Stored entries:

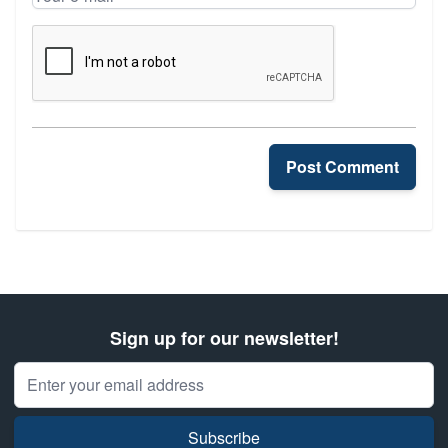
Your e-mail
Post Comment
Sign up for our newsletter!
Email Address
Subscribe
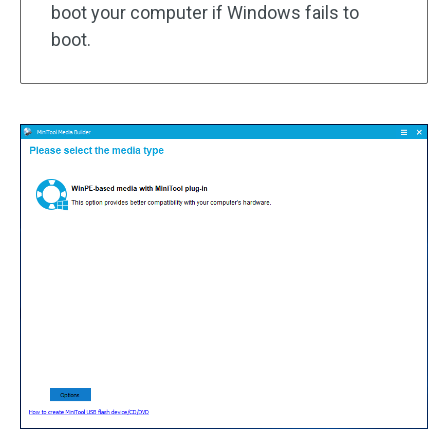
boot your computer if Windows fails to
boot.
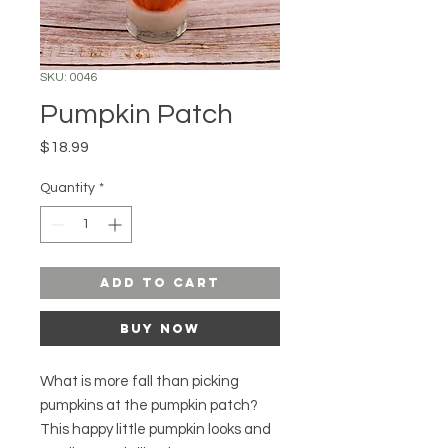
SKU: 0046
Pumpkin Patch
Price
$18.99
Quantity
*
Add to Cart
Buy Now
What is more fall than picking
pumpkins at the pumpkin patch?
This happy little pumpkin looks and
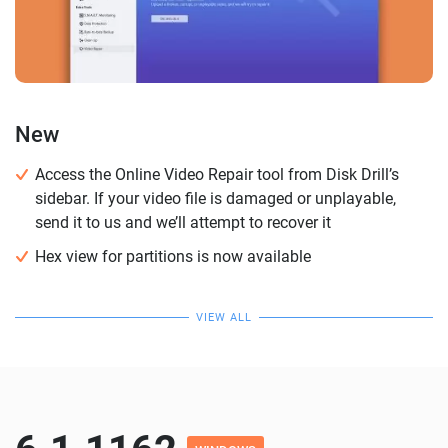
New
Access the Online Video Repair tool from Disk Drill’s
sidebar. If your video file is damaged or unplayable,
send it to us and we’ll attempt to recover it
Hex view for partitions is now available
VIEW ALL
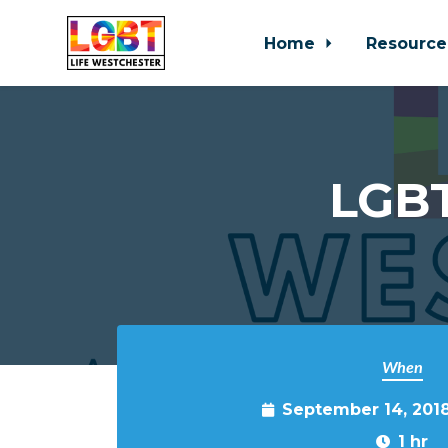
Home
Resource
Skip to main content
LGBT
When
September 14, 201
1 hr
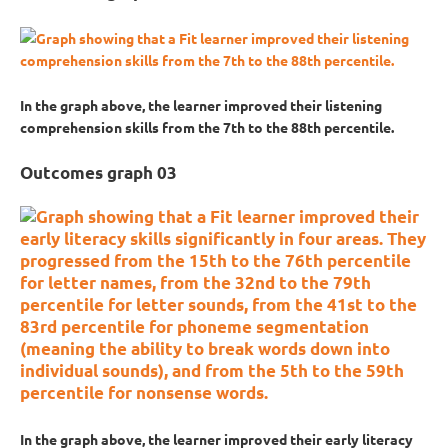
In the graph above, the learner improved their listening
comprehension skills from the 7th to the 88th percentile.
Outcomes graph 03
In the graph above, the learner improved their early literacy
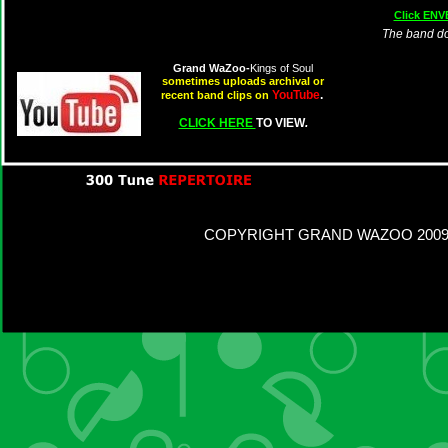
Click ENV
The band d
Grand WaZoo-
Kings of Soul
sometimes uploads archival or
YouTube
.
recent band clips on
CLICK HERE
TO VIEW
.
COPYRIGHT GRAND WAZOO 2009 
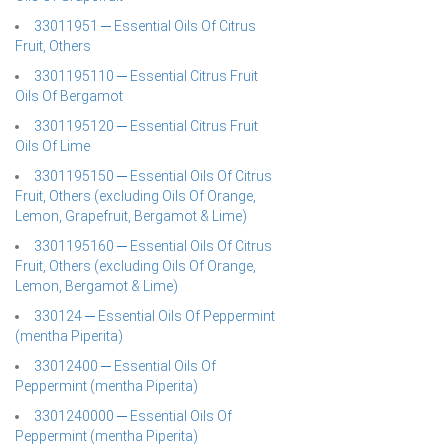
33011951 ─ Essential Oils Of Citrus
Fruit, Others
3301195110 ─ Essential Citrus Fruit
Oils Of Bergamot
3301195120 ─ Essential Citrus Fruit
Oils Of Lime
3301195150 ─ Essential Oils Of Citrus
Fruit, Others (excluding Oils Of Orange,
Lemon, Grapefruit, Bergamot & Lime)
3301195160 ─ Essential Oils Of Citrus
Fruit, Others (excluding Oils Of Orange,
Lemon, Bergamot & Lime)
330124 ─ Essential Oils Of Peppermint
(mentha Piperita)
33012400 ─ Essential Oils Of
Peppermint (mentha Piperita)
3301240000 ─ Essential Oils Of
Peppermint (mentha Piperita)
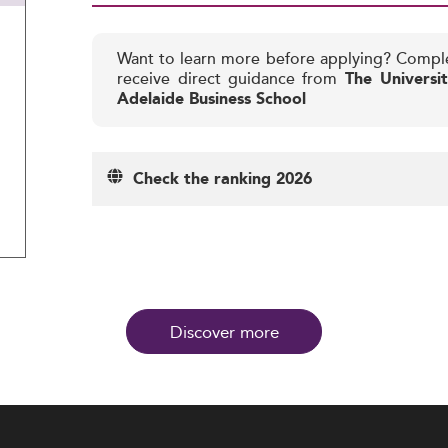
Want to learn more before applying? Compl
receive direct guidance from
The Universi
Adelaide Business School
Check the ranking 2026
Discover more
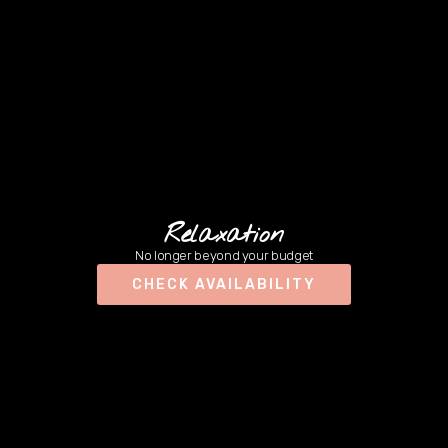
Relaxation
No longer beyond your budget
CHECK AVAILABILITY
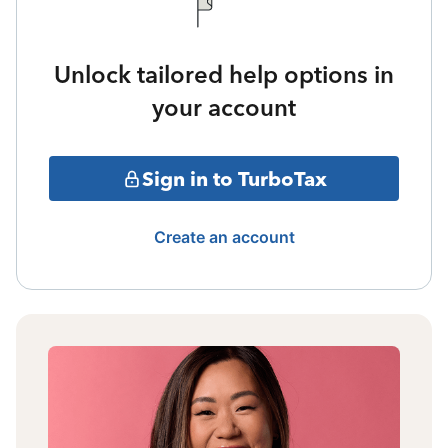
Unlock tailored help options in
your account
Sign in to TurboTax
Create an account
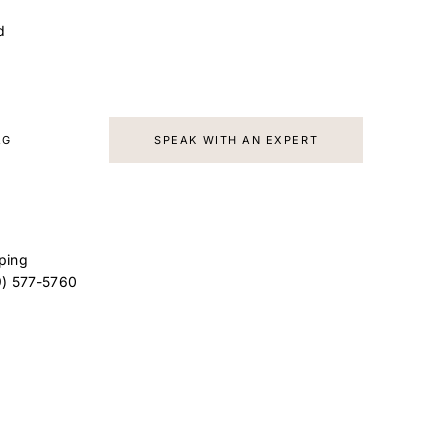
d
AG
SPEAK WITH AN EXPERT
ping
9) 577-5760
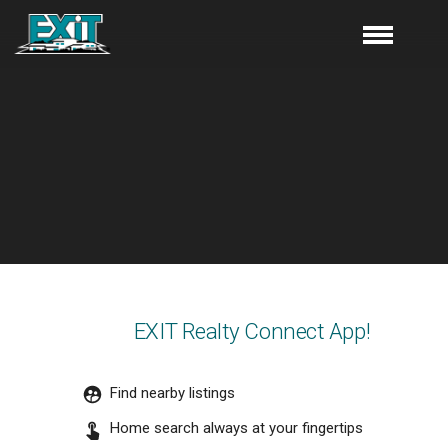
EXIT Realty Connect App!
Find nearby listings
Home search always at your fingertips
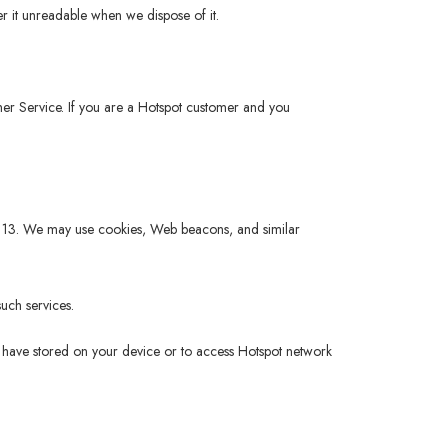
r it unreadable when we dispose of it.
tomer Service. If you are a Hotspot customer and you
 of 13. We may use cookies, Web beacons, and similar
uch services.
ou have stored on your device or to access Hotspot network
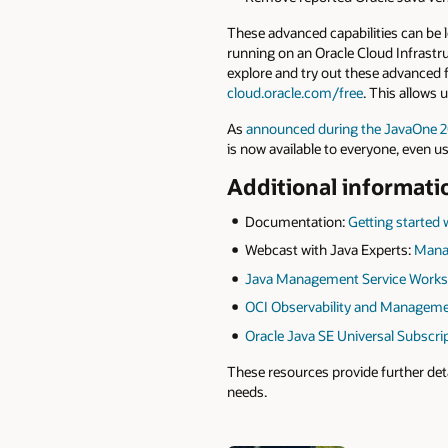
These advanced capabilities can be 
running on an Oracle Cloud Infrastr
explore and try out these advanced f
cloud.oracle.com/free
. This allows 
As
announced during the JavaOne 
is now available to everyone, even u
Additional informati
Documentation:
Getting started
Webcast with Java Experts:
Manag
Java Management Service Work
OCI Observability and Managem
Oracle Java SE Universal Subscri
These resources provide further det
needs.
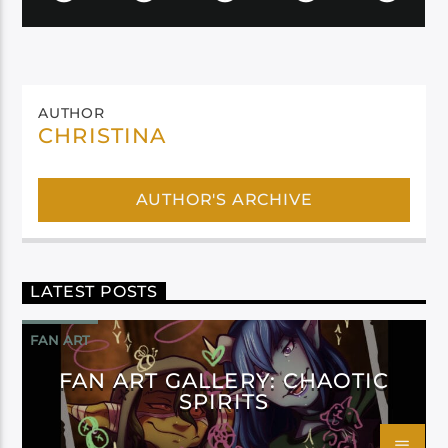
AUTHOR
CHRISTINA
AUTHOR'S ARCHIVE
LATEST POSTS
FAN ART
FAN ART GALLERY: CHAOTIC
SPIRITS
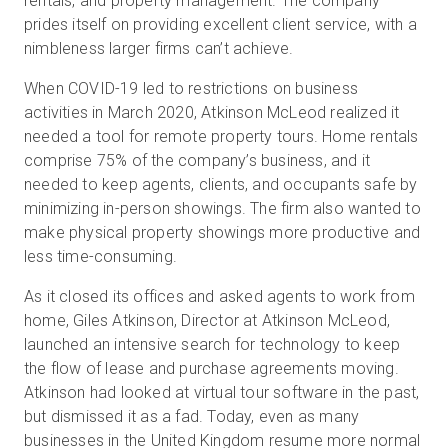
rentals, and property management. The company
prides itself on providing excellent client service, with a
nimbleness larger firms can’t achieve.
When COVID-19 led to restrictions on business
activities in March 2020, Atkinson McLeod realized it
needed a tool for remote property tours. Home rentals
comprise 75% of the company’s business, and it
needed to keep agents, clients, and occupants safe by
minimizing in-person showings. The firm also wanted to
make physical property showings more productive and
less time-consuming.
As it closed its offices and asked agents to work from
home, Giles Atkinson, Director at Atkinson McLeod,
launched an intensive search for technology to keep
the flow of lease and purchase agreements moving.
Atkinson had looked at virtual tour software in the past,
but dismissed it as a fad. Today, even as many
businesses in the United Kingdom resume more normal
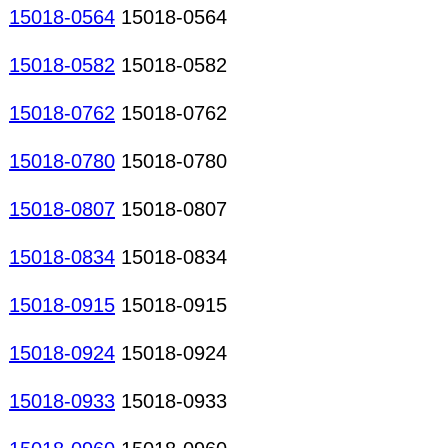
15018-0564
15018-0564
15018-0582
15018-0582
15018-0762
15018-0762
15018-0780
15018-0780
15018-0807
15018-0807
15018-0834
15018-0834
15018-0915
15018-0915
15018-0924
15018-0924
15018-0933
15018-0933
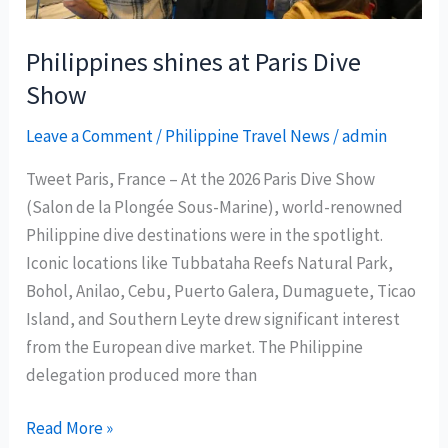
hotspot
Philippines shines at Paris Dive
Show
Leave a Comment
/
Philippine Travel News
/
admin
Tweet Paris, France – At the 2026 Paris Dive Show
(Salon de la Plongée Sous-Marine), world-renowned
Philippine dive destinations were in the spotlight.
Iconic locations like Tubbataha Reefs Natural Park,
Bohol, Anilao, Cebu, Puerto Galera, Dumaguete, Ticao
Island, and Southern Leyte drew significant interest
from the European dive market. The Philippine
delegation produced more than
Philippines
Read More »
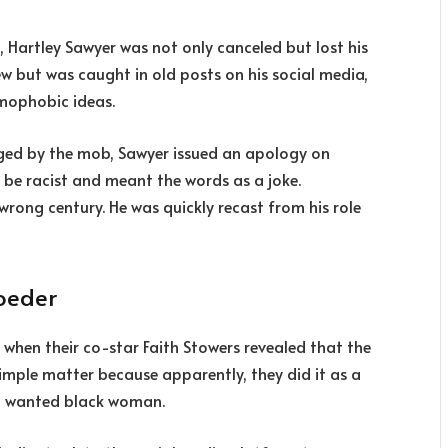
h, Hartley Sawyer was not only canceled but lost his
ew but was caught in old posts on his social media,
omophobic ideas.
ged by the mob, Sawyer issued an apology on
 be racist and meant the words as a joke.
wrong century. He was quickly recast from his role
roeder
 when their co-star Faith Stowers revealed that the
 simple matter because apparently, they did it as a
 a wanted black woman.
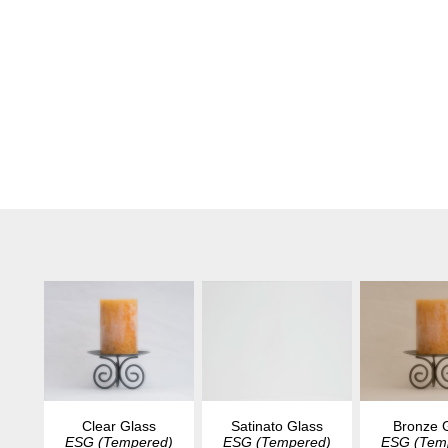
Clear Glass
Satinato Glass
Bronze 
ESG (Tempered)
ESG (Tempered)
ESG (Tem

What to do
What is the number of lines in the data above that contain the word "than"? Report the figure only.

Output below
2